──────── DATASET EXTRACT

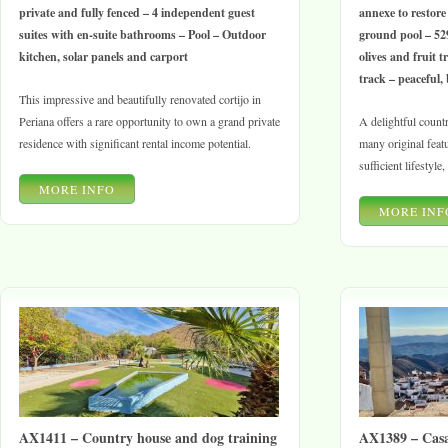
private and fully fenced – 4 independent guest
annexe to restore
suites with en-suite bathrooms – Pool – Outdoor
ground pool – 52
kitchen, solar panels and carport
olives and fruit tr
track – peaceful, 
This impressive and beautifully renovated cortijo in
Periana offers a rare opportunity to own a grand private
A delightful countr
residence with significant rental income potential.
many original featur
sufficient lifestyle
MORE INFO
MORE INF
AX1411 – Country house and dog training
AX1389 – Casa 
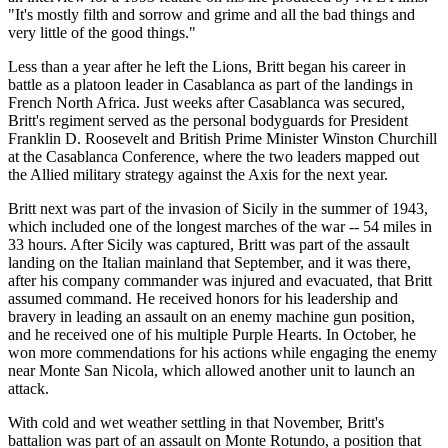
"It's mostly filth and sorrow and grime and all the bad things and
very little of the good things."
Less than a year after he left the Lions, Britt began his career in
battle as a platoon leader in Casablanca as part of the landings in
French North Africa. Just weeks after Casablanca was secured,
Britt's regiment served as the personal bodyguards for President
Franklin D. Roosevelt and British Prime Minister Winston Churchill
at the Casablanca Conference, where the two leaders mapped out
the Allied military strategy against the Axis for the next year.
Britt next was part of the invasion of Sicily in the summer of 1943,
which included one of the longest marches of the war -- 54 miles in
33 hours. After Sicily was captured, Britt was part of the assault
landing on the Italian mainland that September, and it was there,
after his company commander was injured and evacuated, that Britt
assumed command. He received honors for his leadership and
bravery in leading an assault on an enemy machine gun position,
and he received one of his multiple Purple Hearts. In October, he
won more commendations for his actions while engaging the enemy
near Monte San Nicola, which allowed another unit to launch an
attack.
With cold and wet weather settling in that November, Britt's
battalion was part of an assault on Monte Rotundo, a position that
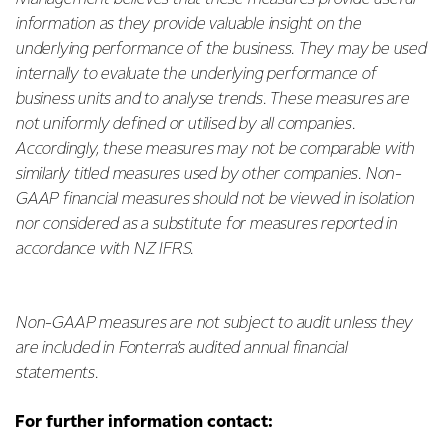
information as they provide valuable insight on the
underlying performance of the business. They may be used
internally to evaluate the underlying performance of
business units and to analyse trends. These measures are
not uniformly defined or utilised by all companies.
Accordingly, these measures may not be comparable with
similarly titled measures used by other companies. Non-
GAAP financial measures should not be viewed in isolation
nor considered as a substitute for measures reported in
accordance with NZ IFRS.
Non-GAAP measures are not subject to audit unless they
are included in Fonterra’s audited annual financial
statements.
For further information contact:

────────────────

■ EXERCISE BRIEF: Check each line above for the string "GAAP" and copy the ones that have it.

■ REPLY TO THE TASK:
GAAP financial measures should not be viewed in isolation
Non-GAAP measures are not subject to audit unless they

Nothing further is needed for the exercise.